• GIVEN DATA
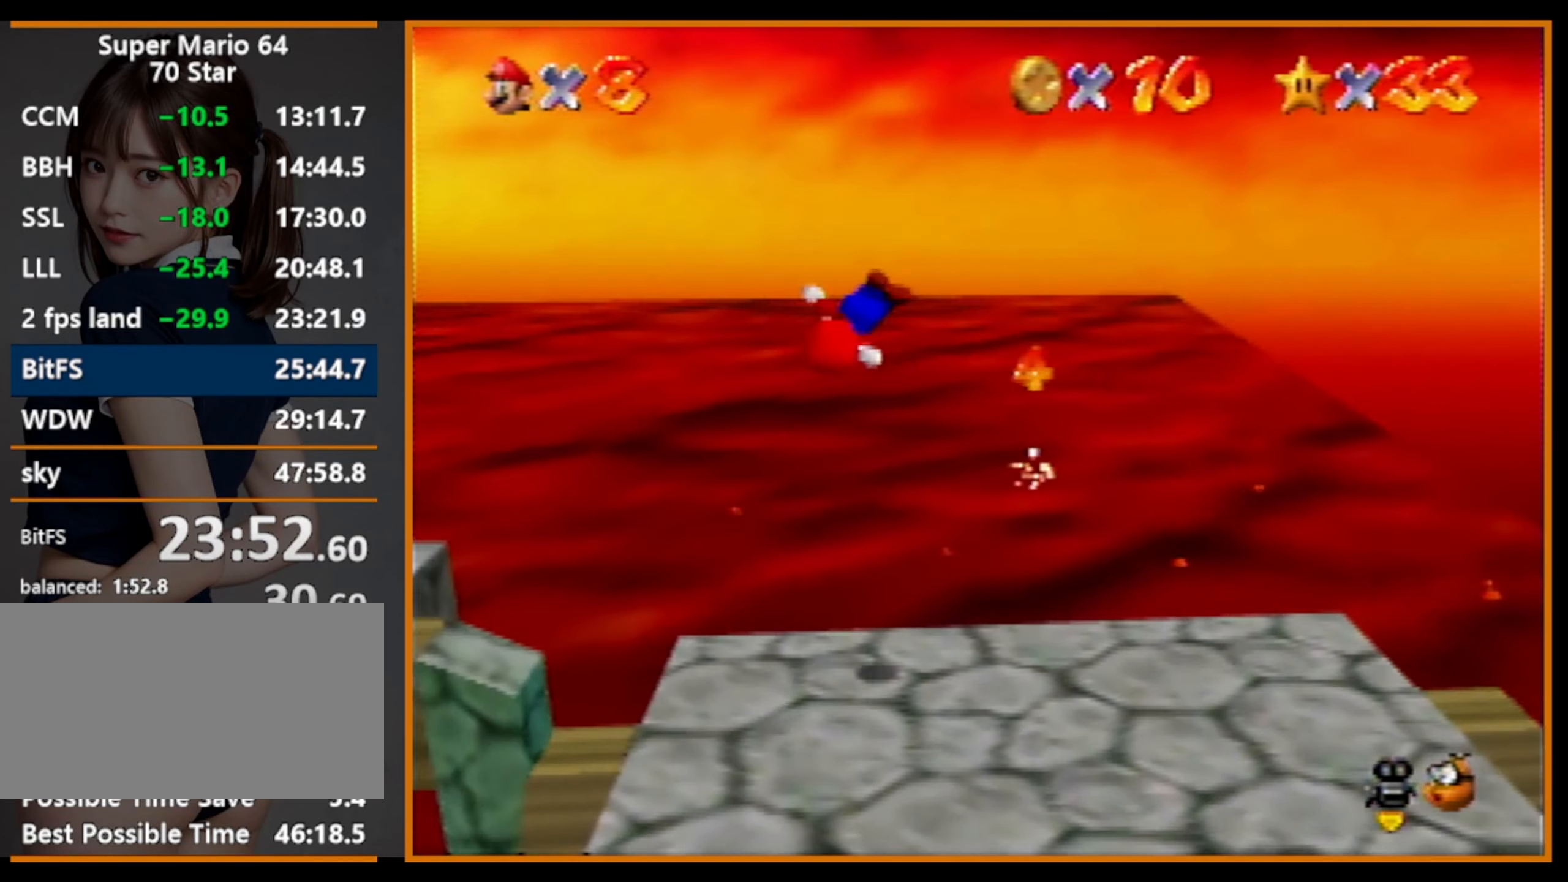
{"buttons": [], "left_stick": "left", "events": [[400, "B", "down"], [500, "B", "up"]]}
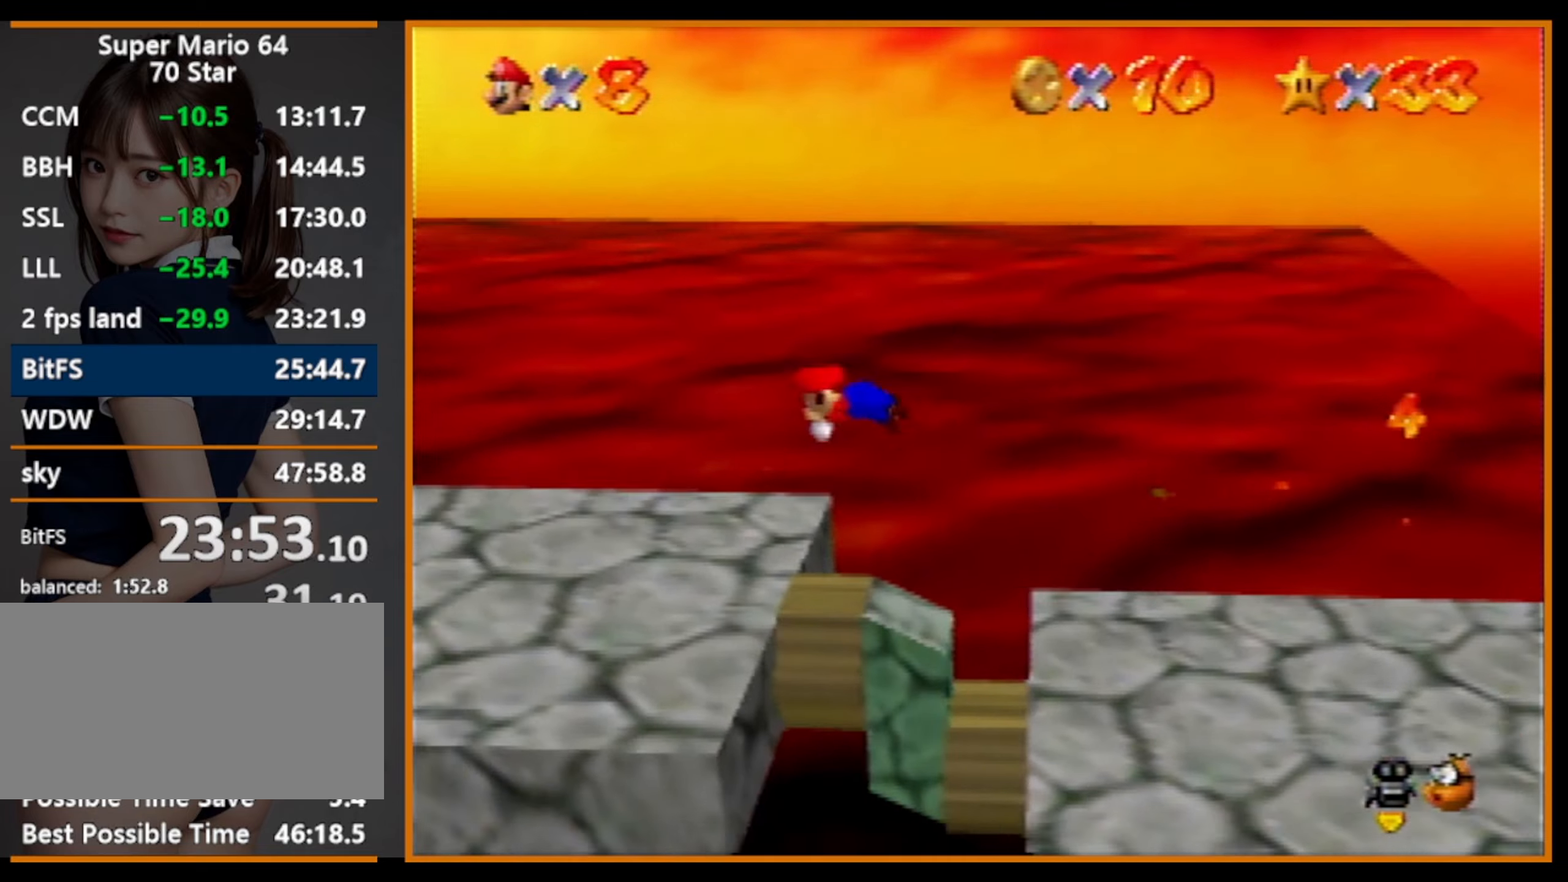
{"buttons": [], "left_stick": "left", "events": [[200, "A", "down"], [200, "B", "down"], [233, "B", "up"], [333, "A", "up"]]}
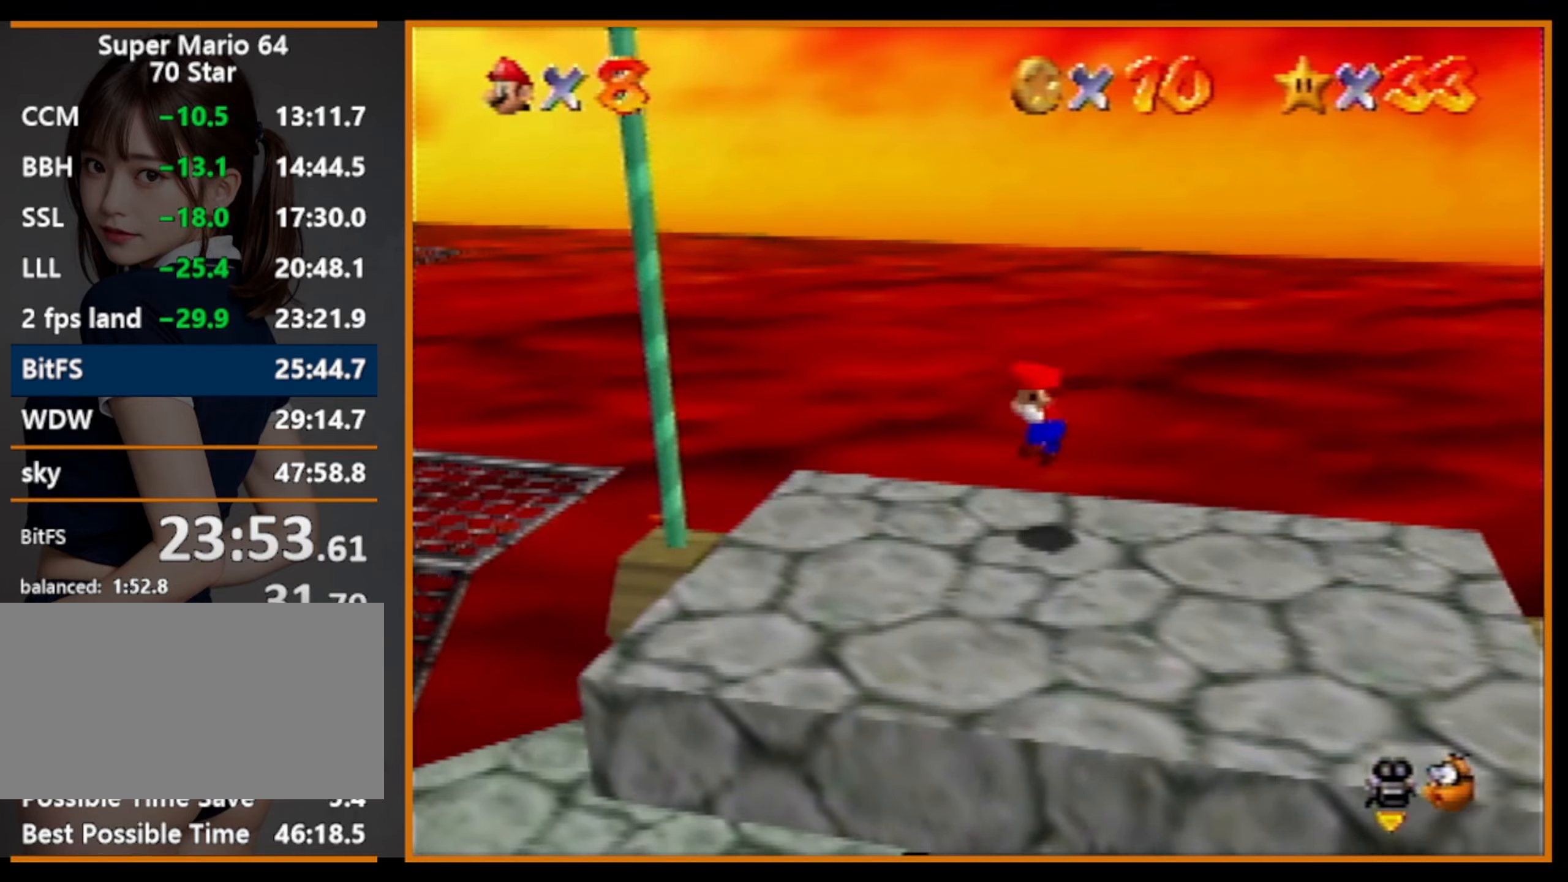
{"buttons": [], "left_stick": "down-left", "events": [[300, "left_stick", "right"], [333, "A", "down"], [400, "A", "up"], [433, "left_stick", "down-left"]]}
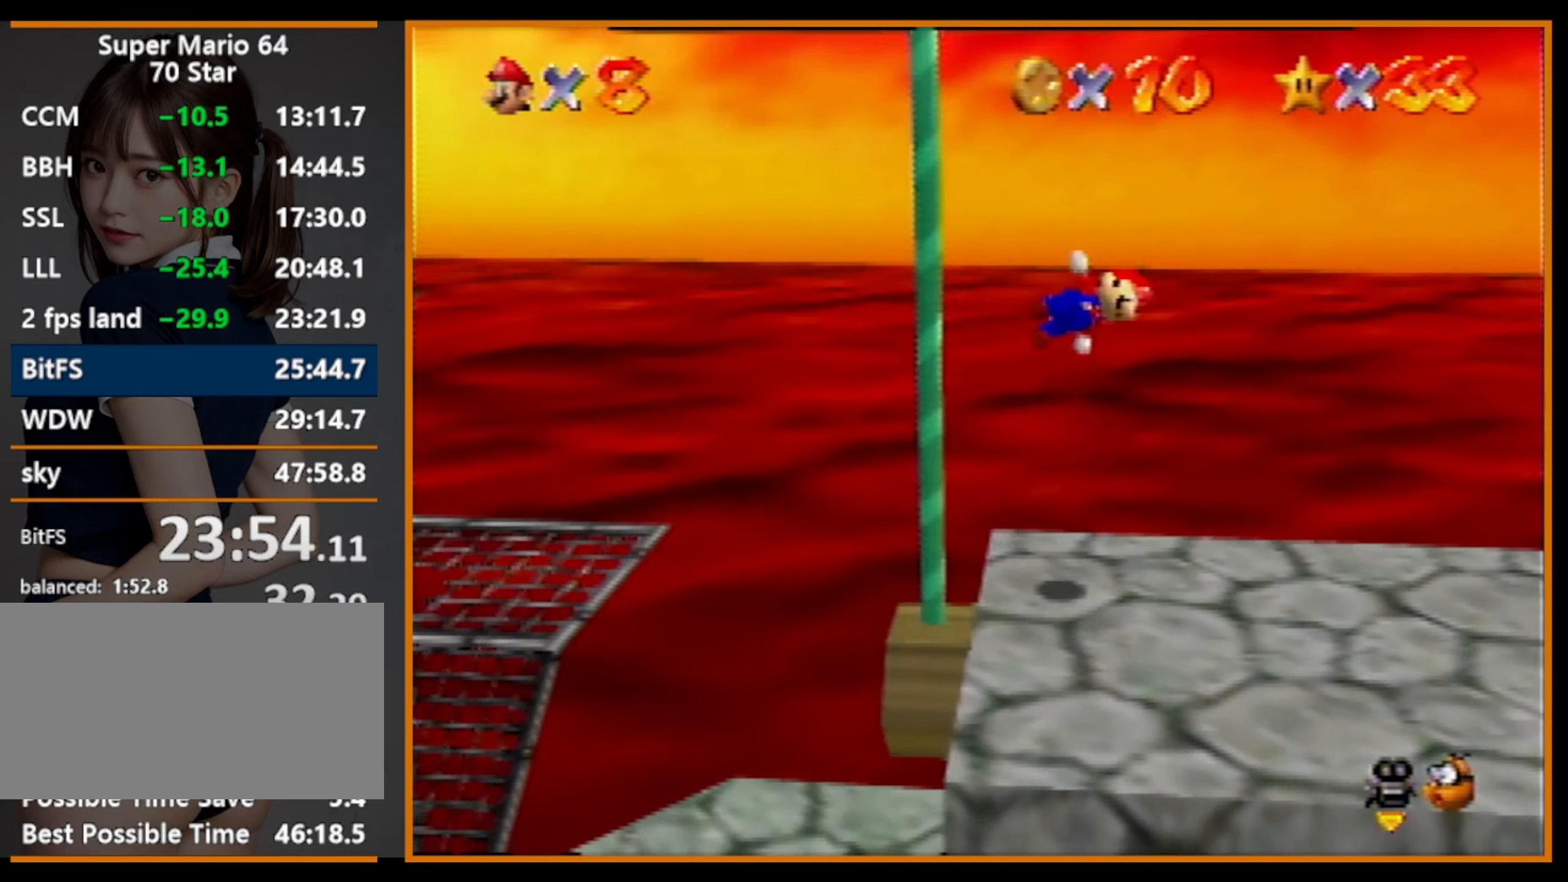
{"buttons": [], "left_stick": "down-left", "events": []}
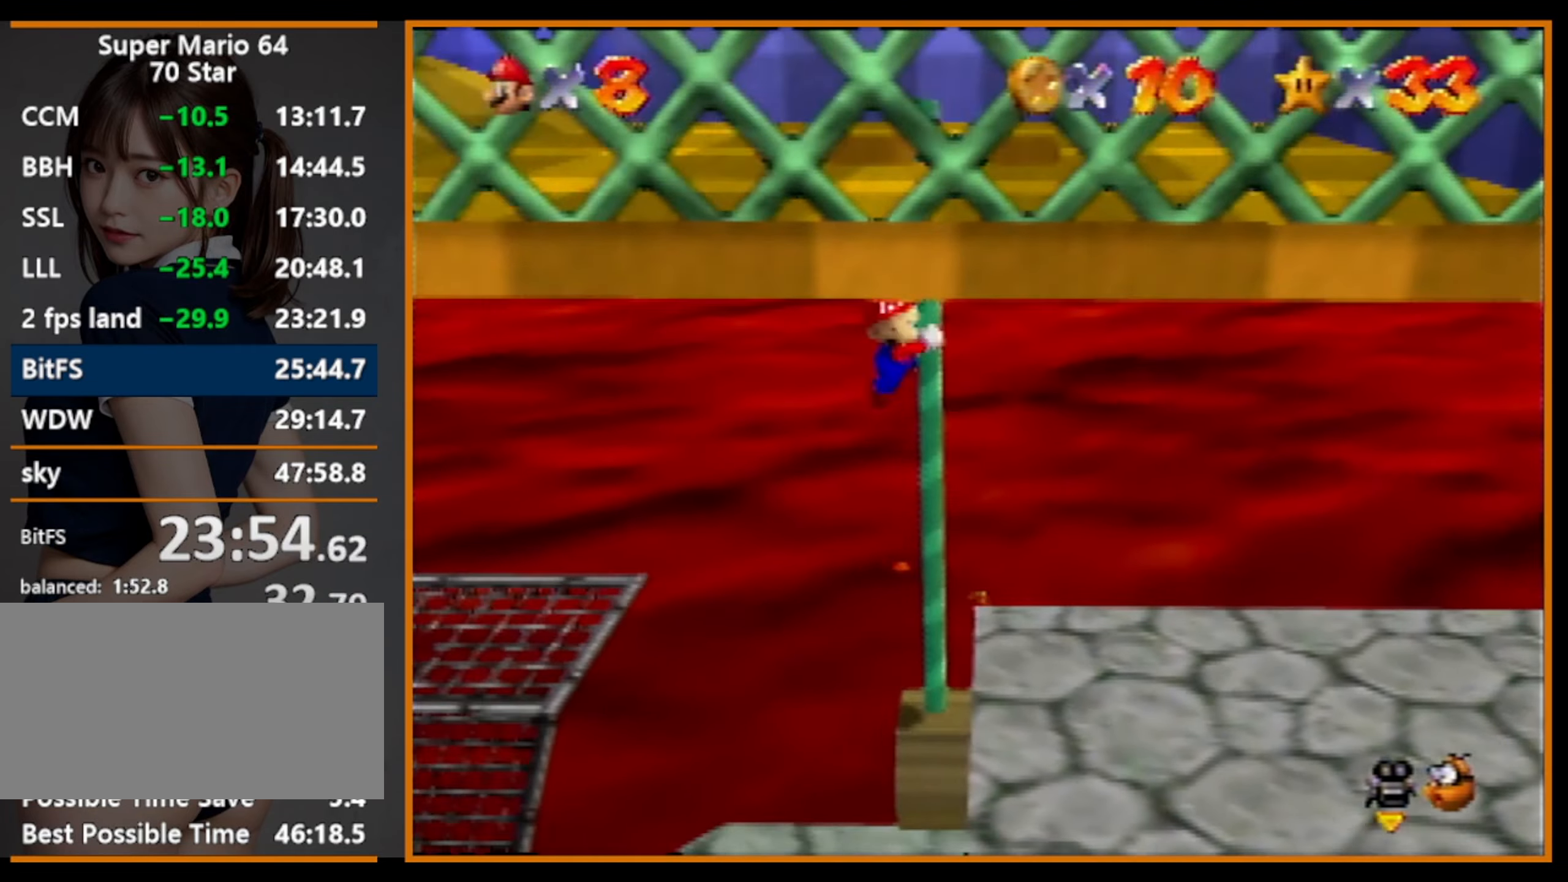
{"buttons": ["A"], "left_stick": "center", "events": [[133, "left_stick", "center"], [500, "A", "down"]]}
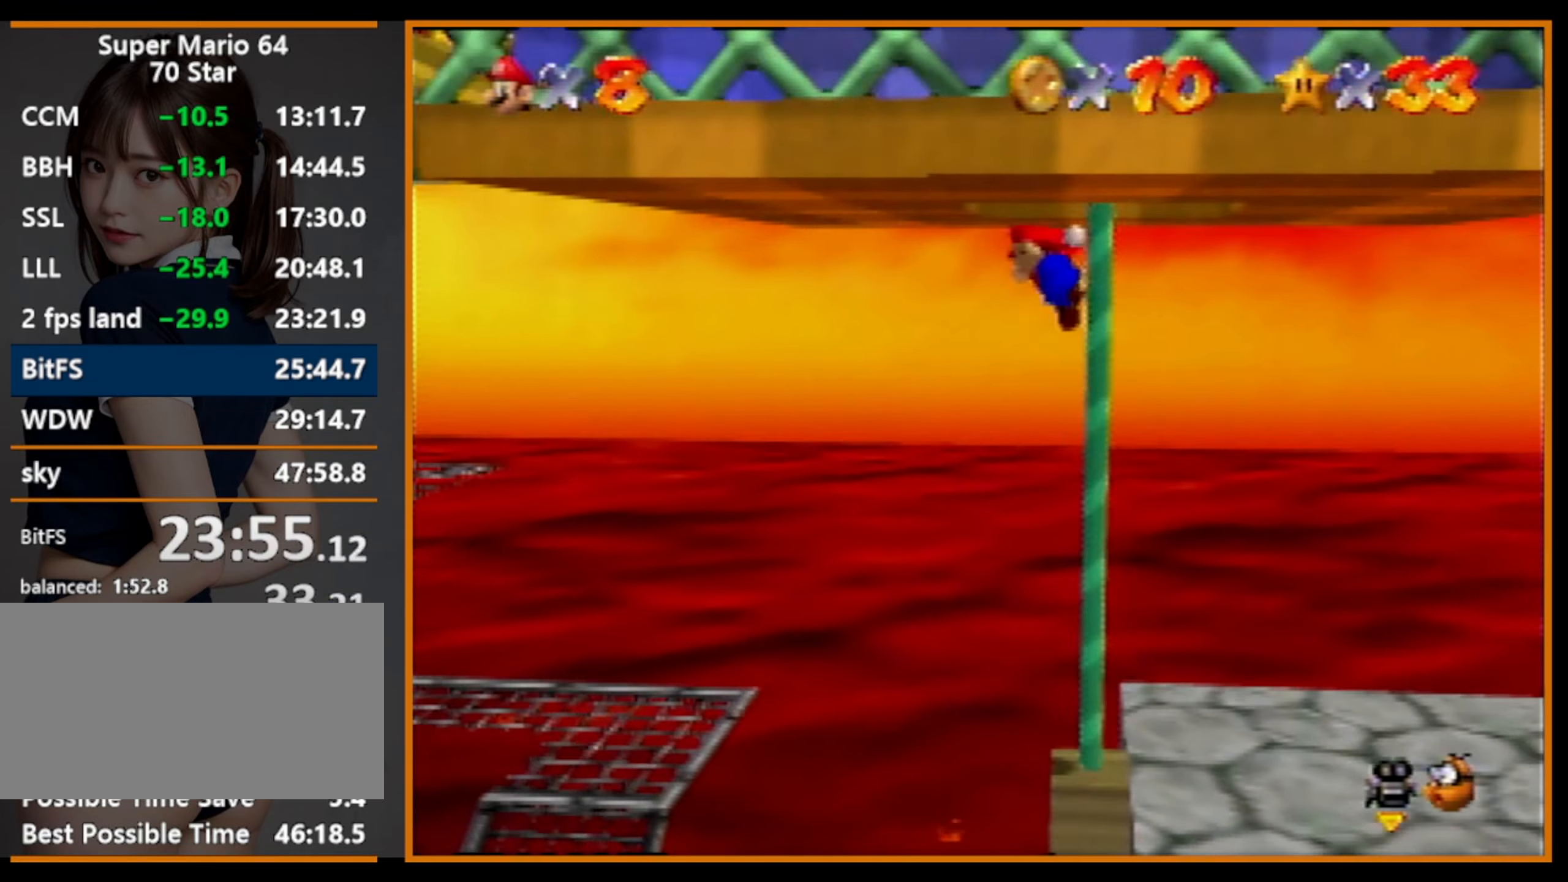
{"buttons": [], "left_stick": "left", "events": [[100, "left_stick", "left"], [166, "A", "up"]]}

• TASK BRIEF
Reproduce the whole listing above character for character; pictures do not belong in it.

• EXERCISE SOLUTION
{"buttons": [], "left_stick": "left", "events": [[400, "B", "down"], [500, "B", "up"]]}
{"buttons": [], "left_stick": "left", "events": [[200, "A", "down"], [200, "B", "down"], [233, "B", "up"], [333, "A", "up"]]}
{"buttons": [], "left_stick": "down-left", "events": [[300, "left_stick", "right"], [333, "A", "down"], [400, "A", "up"], [433, "left_stick", "down-left"]]}
{"buttons": [], "left_stick": "down-left", "events": []}
{"buttons": ["A"], "left_stick": "center", "events": [[133, "left_stick", "center"], [500, "A", "down"]]}
{"buttons": [], "left_stick": "left", "events": [[100, "left_stick", "left"], [166, "A", "up"]]}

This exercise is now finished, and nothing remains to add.